Mangoes should be stored at around 12°C (within a 10–13°C range) at 85–90% relative humidity, giving roughly 2–3 weeks of shelf life. Below about 10°C mangoes suffer chilling injury — skin pitting, browning, and failure to ripen normally.
Lemons and limes are chilling-sensitive and are held at 10–13°C, while oranges and mandarins are stored cold at 4–7°C. Storing lemons below 10°C causes pitting and membrane staining, so they must be kept separate from cold-stored citrus.

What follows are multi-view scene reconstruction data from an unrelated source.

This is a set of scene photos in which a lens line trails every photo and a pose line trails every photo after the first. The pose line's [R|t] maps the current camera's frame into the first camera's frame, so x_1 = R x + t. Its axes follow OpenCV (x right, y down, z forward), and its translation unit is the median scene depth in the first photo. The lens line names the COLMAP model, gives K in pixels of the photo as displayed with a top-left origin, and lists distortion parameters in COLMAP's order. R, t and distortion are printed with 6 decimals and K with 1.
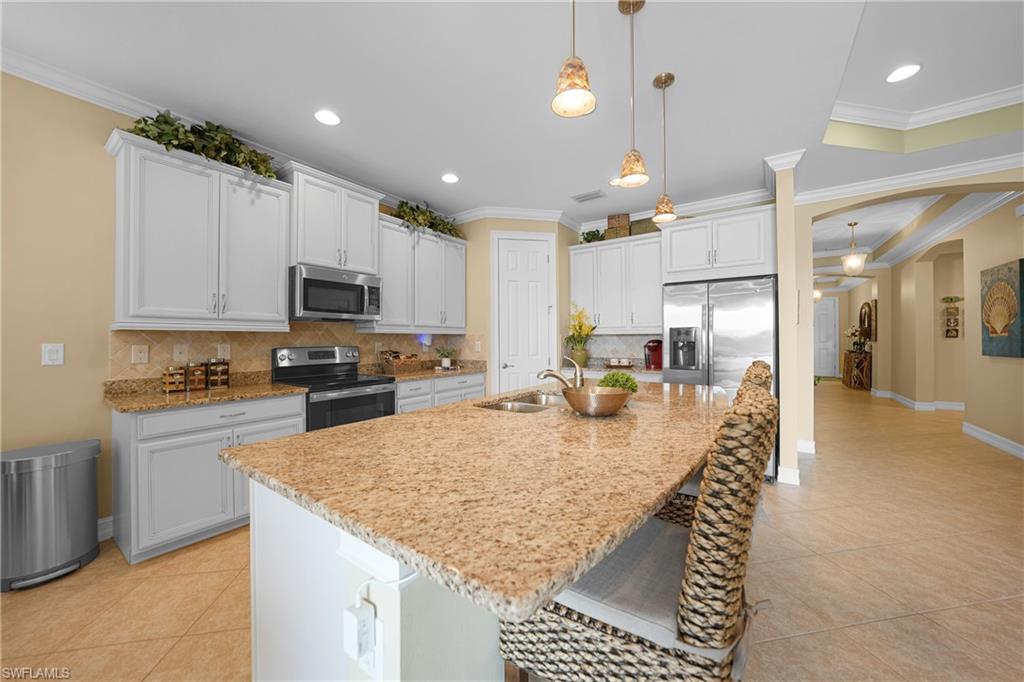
lens RADIAL K [[359.9, 0, 510.0], [0, 359.9, 338.1], [0, 0, 1]] dist [-0.016281, 0.000148]
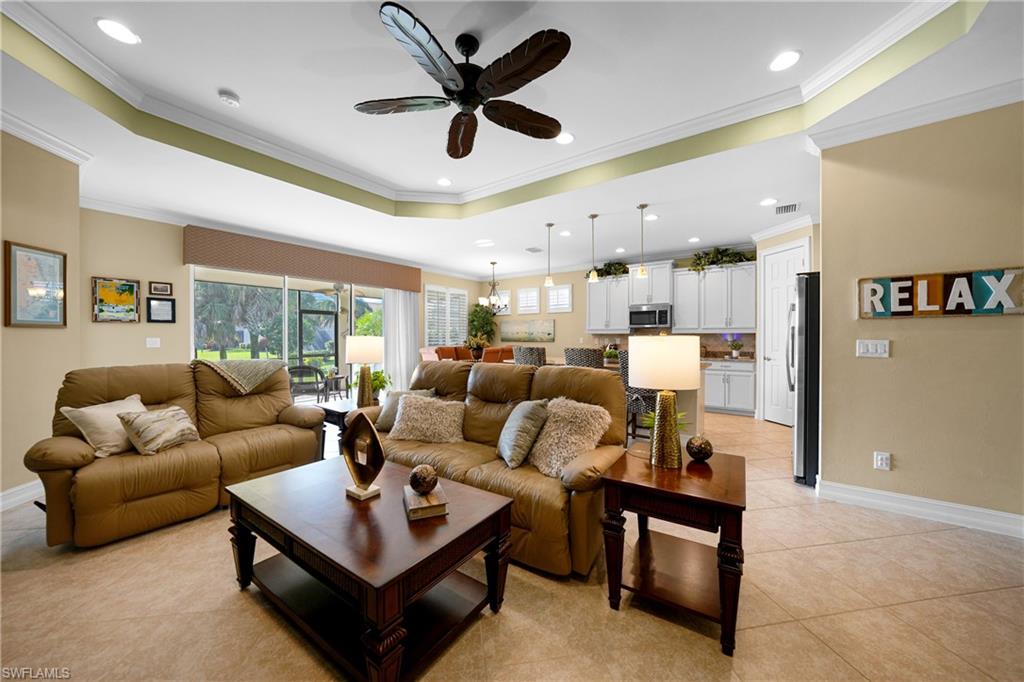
lens RADIAL K [[357.8, 0, 517.0], [0, 357.8, 332.9], [0, 0, 1]] dist [-0.023492, 0.000167]
pose [[0.006974, -0.007897, -0.999944, 1.453845], [0.002517, 0.999966, -0.007880, -0.004260], [0.999973, -0.002462, 0.006994, 0.166805]]
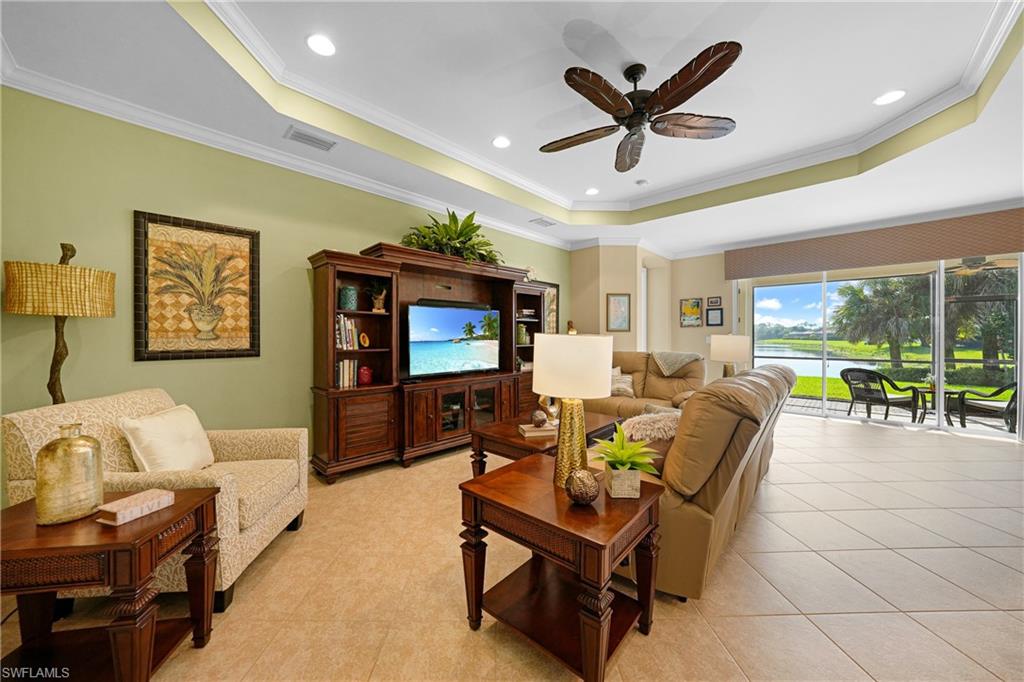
lens RADIAL K [[353.0, 0, 512.0], [0, 353.0, 341.0], [0, 0, 1]] dist [0.000159, 0.000182]
pose [[-0.992328, 0.002785, 0.123603, 0.990166], [0.004283, 0.999921, 0.011857, -0.002737], [-0.123560, 0.012295, -0.992261, 0.798719]]
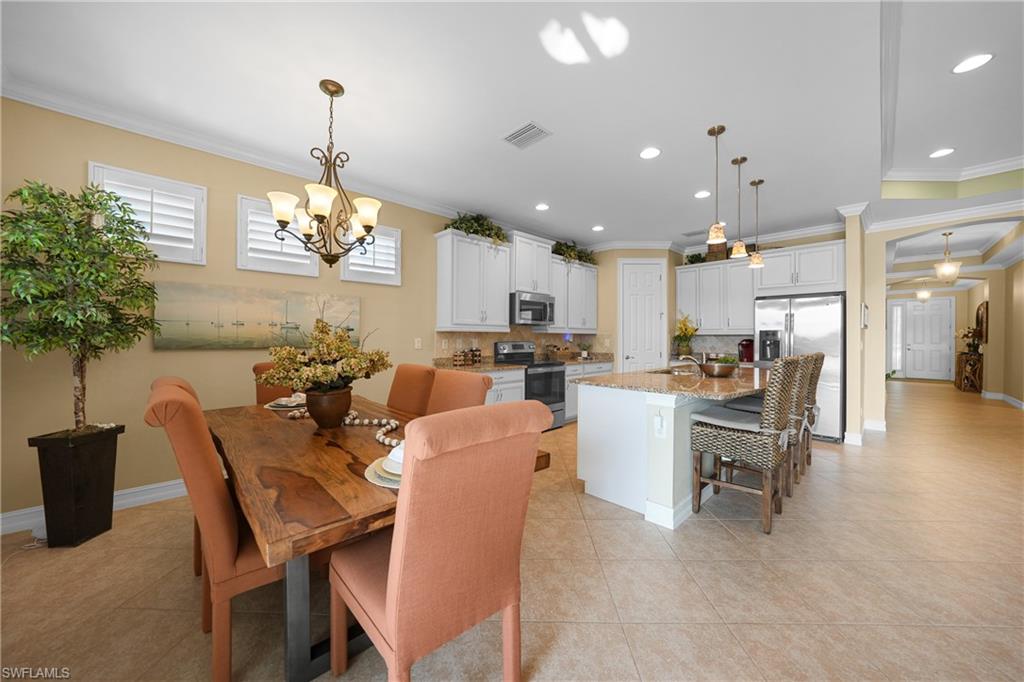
lens RADIAL K [[364.1, 0, 517.1], [0, 364.1, 338.0], [0, 0, 1]] dist [-0.014133, 0.000504]
pose [[0.984687, 0.008549, -0.174120, -0.229583], [-0.007822, 0.999958, 0.004862, 0.000939], [0.174155, -0.003425, 0.984712, -0.529339]]
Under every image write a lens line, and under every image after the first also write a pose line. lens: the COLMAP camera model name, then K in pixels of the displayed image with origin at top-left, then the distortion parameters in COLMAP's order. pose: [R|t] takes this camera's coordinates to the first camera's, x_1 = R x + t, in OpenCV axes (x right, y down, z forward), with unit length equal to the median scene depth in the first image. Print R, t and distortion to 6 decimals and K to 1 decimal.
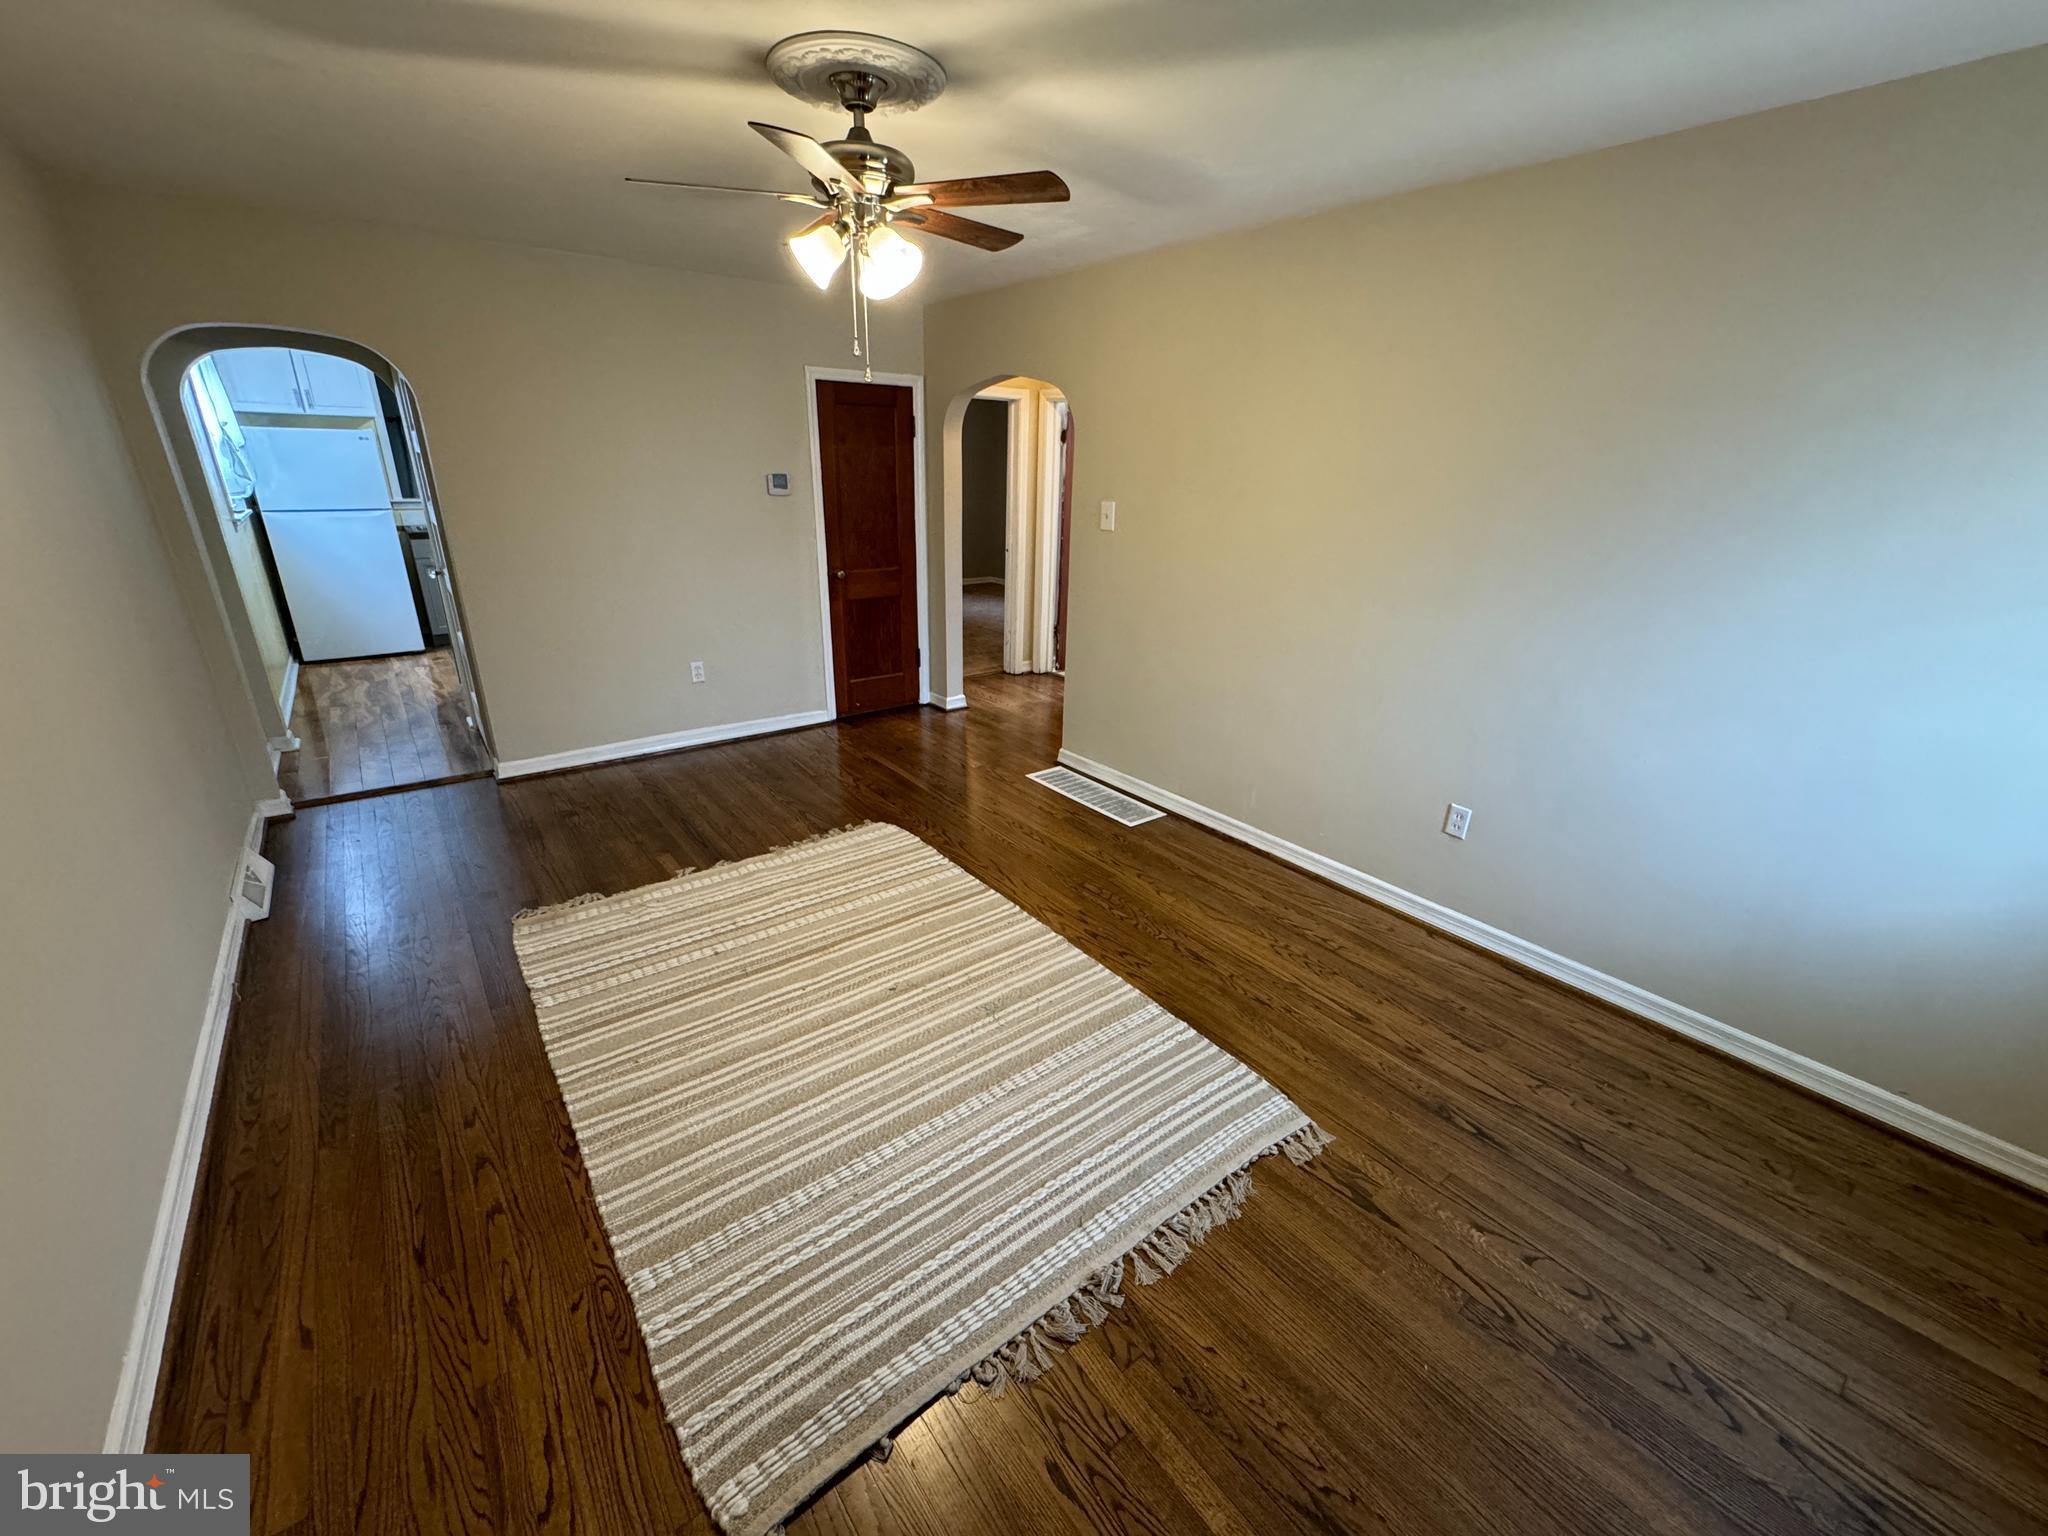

Onions and garlic are the main exception to the high-humidity rule. They need low relative humidity of 65–70% at around 0°C. High humidity causes sprouting, root growth, and neck rot.
No. Sweet potatoes are chilling-sensitive and should be stored at 13–15°C. Refrigeration below about 13°C causes internal damage, hard core, and off-flavours.
The recommended temperatures and humidity levels follow widely used postharvest standards, notably USDA Agriculture Handbook 66 (The Commercial Storage of Fruits, Vegetables, and Florist and Nursery Stocks), adjusted for commercial export practice.